- _Problem to work on_:
Answer these questions about the commit header:
1. Who is named as both the author and the committer?
2. What date and time are given for the commit?
3. What hash is listed for the parent commit?

- _Text passage_:
********************

Feat: rate limiting: adds $rate_limit_burst and $rate_limit_delayHEAD master

author: Silvio Rhatto <rhatto@riseup.net> 2025-11-15 12:02:47 -0300
committer: Silvio Rhatto <rhatto@riseup.net> 2025-11-15 12:02:47 -0300
commit: b63698a8b3f15c73bdcd6b0940e924018d9711b7 (patch)
tree: 64d218a37167cfd11ada72d977185cb7878488d8
parent: cde58597fdd74ce0990cbff4af5e839b9639b5c2 (diff)

********************

(Collected data entries)
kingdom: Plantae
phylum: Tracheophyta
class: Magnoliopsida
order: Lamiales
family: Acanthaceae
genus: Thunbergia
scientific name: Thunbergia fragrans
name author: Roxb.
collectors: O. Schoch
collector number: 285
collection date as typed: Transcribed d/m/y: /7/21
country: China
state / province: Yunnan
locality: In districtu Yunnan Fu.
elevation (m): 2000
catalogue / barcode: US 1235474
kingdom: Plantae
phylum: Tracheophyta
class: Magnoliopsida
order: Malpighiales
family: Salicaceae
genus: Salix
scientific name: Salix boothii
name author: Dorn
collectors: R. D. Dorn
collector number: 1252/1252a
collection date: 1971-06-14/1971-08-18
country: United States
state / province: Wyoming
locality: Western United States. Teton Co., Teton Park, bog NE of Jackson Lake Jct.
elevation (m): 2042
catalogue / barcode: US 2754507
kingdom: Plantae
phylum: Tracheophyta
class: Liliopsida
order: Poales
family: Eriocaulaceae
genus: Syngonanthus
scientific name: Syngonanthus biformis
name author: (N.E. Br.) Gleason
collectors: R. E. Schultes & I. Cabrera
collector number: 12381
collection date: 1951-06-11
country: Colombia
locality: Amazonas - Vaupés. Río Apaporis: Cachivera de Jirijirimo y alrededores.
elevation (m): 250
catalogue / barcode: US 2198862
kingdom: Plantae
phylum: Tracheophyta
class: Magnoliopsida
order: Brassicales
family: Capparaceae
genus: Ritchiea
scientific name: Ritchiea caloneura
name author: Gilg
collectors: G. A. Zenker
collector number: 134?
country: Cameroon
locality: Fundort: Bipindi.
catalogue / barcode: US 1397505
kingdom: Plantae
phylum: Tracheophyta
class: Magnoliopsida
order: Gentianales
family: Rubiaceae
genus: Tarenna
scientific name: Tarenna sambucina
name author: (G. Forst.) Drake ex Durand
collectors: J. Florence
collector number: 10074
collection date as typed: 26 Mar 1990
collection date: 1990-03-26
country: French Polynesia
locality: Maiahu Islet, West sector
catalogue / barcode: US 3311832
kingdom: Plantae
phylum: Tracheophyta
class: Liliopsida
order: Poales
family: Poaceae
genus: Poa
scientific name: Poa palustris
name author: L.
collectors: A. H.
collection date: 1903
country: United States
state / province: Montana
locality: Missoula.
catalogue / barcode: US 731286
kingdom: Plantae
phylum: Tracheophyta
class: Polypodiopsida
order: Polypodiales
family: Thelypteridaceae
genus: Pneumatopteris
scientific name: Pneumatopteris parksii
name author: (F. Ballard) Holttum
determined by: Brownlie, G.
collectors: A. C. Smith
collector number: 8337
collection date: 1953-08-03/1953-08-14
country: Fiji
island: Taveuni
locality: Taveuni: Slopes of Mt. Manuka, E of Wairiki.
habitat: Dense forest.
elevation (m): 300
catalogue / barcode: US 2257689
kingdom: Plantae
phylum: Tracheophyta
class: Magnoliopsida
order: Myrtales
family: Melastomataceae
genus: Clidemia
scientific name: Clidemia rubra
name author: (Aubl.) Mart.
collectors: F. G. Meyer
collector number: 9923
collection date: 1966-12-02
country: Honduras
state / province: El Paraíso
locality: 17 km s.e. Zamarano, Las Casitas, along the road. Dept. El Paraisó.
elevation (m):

********************

- _Problem solution_:
1. Silvio Rhatto <rhatto@riseup.net>
2. 2025-11-15 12:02:47 -0300
3. cde58597fdd74ce0990cbff4af5e839b9639b5c2